Faceva la governante. Dopo aver trascorso una vita a fare la governante in una famiglia di Lecco prima e della Milano bene poi, Maria Adeodata era tornata nella piccola frazione di Torre de’ Busi circa 10 anni prima il tragico omicidio, per accudire la sorella Leonilde, che di anni ne aveva 96 ed era ormai costretta a letto. Il 9 giugno del 2016 si era consumato l’assassinio di Maria Adeodata per mano del lecchese Roberto Guzzetti. A trovare la donna di 87 anni, ferita a morte da numerose coltellate, era stata la nipote, Cristina Bonacina, allora 41enne e campionessa internazionale di Vertical running, solo due giorni dopo l’omicidio. Quando ha aperto alla porta, insospettita dalla mancata risposta della zia, si era ritrovata davanti un’immagine agghiacciante: Maria Adeodata riversa a terra in cucina in un lago di sangue.  A inchiodare Guzzetti erano state le impronte digitali insanguinate lasciate sulla tovaglia di plastica nella cucina di Maria Adeodata Losa.

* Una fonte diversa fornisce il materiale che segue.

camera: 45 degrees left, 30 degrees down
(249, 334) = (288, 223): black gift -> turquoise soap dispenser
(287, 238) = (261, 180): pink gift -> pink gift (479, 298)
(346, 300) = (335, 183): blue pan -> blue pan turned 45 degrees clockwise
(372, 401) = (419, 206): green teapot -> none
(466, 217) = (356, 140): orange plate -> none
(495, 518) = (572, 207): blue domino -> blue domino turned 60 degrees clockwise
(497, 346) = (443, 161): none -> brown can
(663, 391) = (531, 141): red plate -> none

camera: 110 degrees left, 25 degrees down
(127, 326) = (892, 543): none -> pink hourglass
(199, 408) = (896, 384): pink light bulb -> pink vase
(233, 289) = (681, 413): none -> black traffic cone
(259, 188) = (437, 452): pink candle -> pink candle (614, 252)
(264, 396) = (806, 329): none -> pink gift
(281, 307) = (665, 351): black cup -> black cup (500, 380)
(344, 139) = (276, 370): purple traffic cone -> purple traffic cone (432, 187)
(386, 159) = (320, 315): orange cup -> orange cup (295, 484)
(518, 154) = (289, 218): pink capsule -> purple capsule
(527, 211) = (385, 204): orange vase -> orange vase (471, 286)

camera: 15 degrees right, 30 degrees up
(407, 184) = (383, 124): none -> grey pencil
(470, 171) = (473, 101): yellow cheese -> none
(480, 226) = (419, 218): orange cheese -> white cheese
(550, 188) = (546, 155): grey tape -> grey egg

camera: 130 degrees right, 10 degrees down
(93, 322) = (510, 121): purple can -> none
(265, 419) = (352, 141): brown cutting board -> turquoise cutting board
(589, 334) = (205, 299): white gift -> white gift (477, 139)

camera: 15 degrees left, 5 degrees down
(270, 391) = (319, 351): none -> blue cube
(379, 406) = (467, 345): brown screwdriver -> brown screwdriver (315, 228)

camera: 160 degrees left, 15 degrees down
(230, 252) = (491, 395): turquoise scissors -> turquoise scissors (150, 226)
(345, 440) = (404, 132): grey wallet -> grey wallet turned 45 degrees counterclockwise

Il movente. In una prima versione Guzzetti raccontò di avances sessuali da parte della anziana, che dopo il rifiuto si sarebbe auto-accoltellata. Poi ritrattò. «Soffre di atrofia cerebrale e di una serie di disturbi derivanti da un passato fatto di abusi sessuali, Aids, chemioterapia, la sofferenza per la morte del fratello e l’estremo controllo dei genitori», hanno commentato le avvocatesse della difesa, richiedendo, oltre all’assoluzione, anche un’ulteriore perizia psichiatrica, rigettata dalla Corte. Il movente, ora, sarebbe da ricercarsi in un raptus d’ira, lo sfogo della rabbia forse covata per decenni nei confronti dei genitori.